(Problem statement): Give every line of the rows below as a Markdown table with a No. column for the line number and a Line column for the text, leaving out blank lines. Leave out the pictures.

*** Source information ***

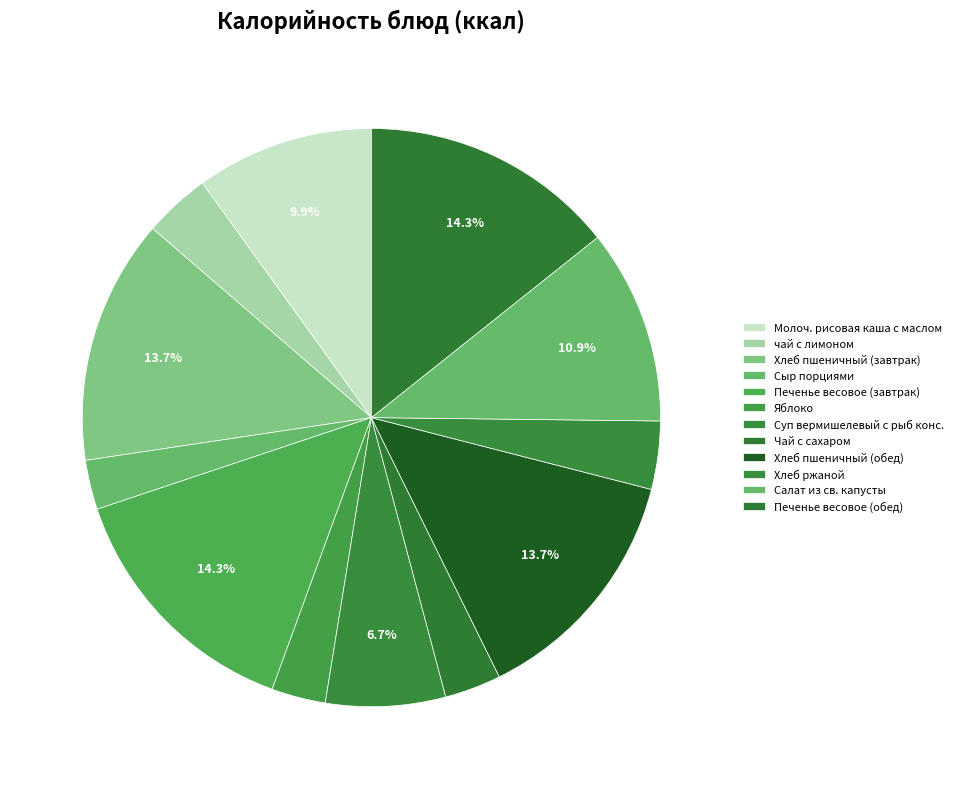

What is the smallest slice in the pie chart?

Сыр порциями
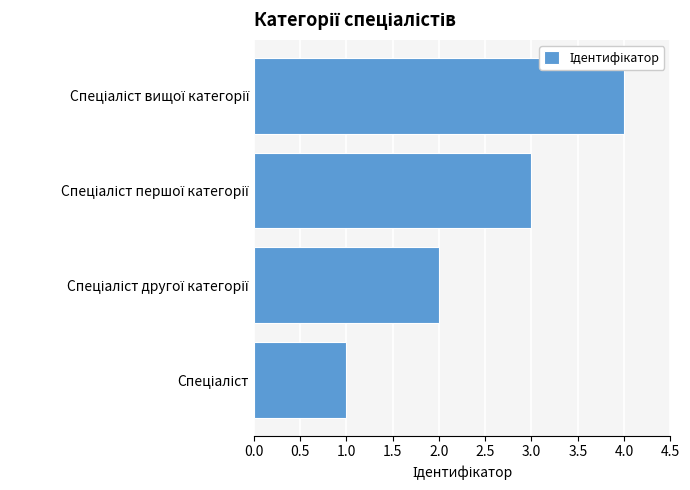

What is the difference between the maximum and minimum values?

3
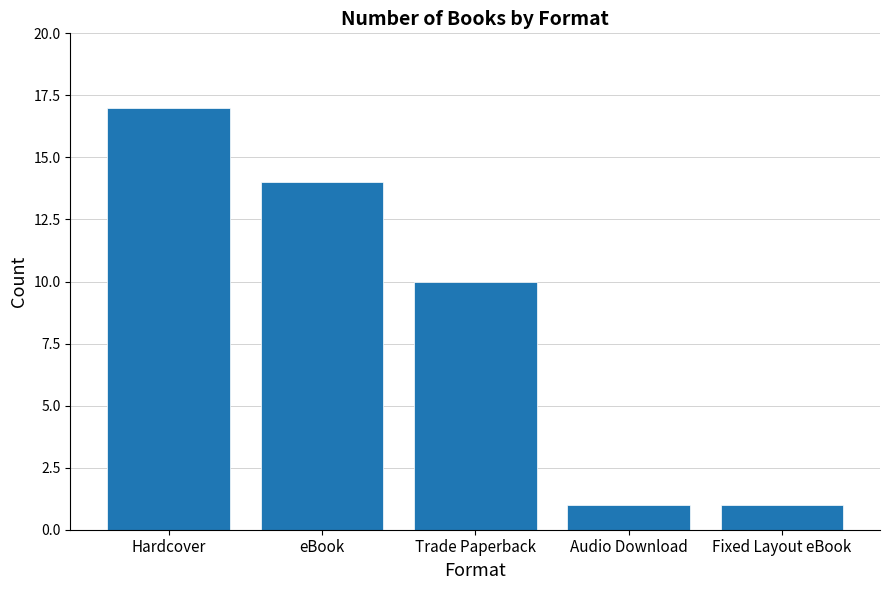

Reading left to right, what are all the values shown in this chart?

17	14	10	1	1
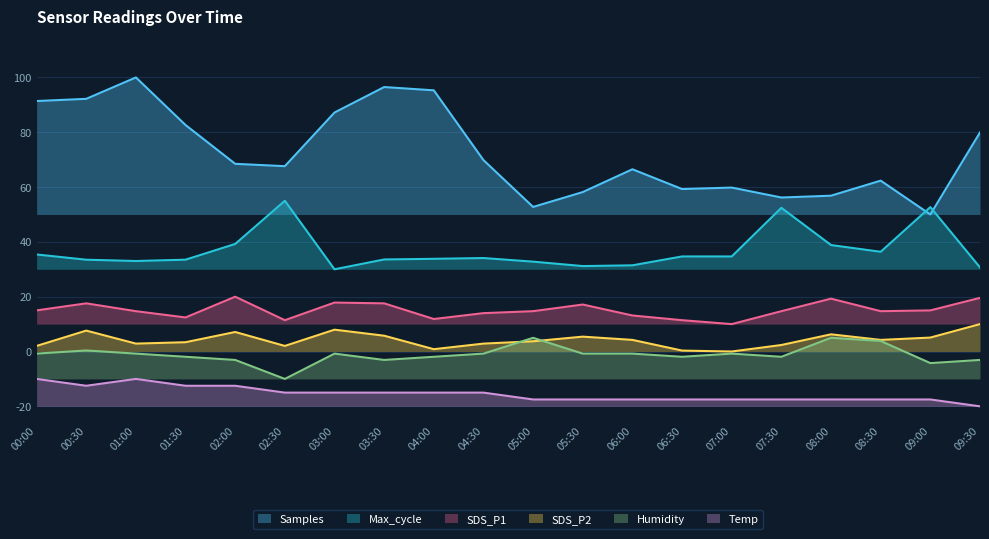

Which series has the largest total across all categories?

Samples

*** End of Source information ***

(Finished exercise):
| No. | Line |
|---|---|
| 1 | What is the smallest slice in the pie chart? |
| 2 | Сыр порциями |
| 3 | What is the difference between the maximum and minimum values? |
| 4 | 3 |
| 5 | Reading left to right, what are all the values shown in this chart? |
| 6 | 17	14	10	1	1 |
| 7 | Which series has the largest total across all categories? |
| 8 | Samples |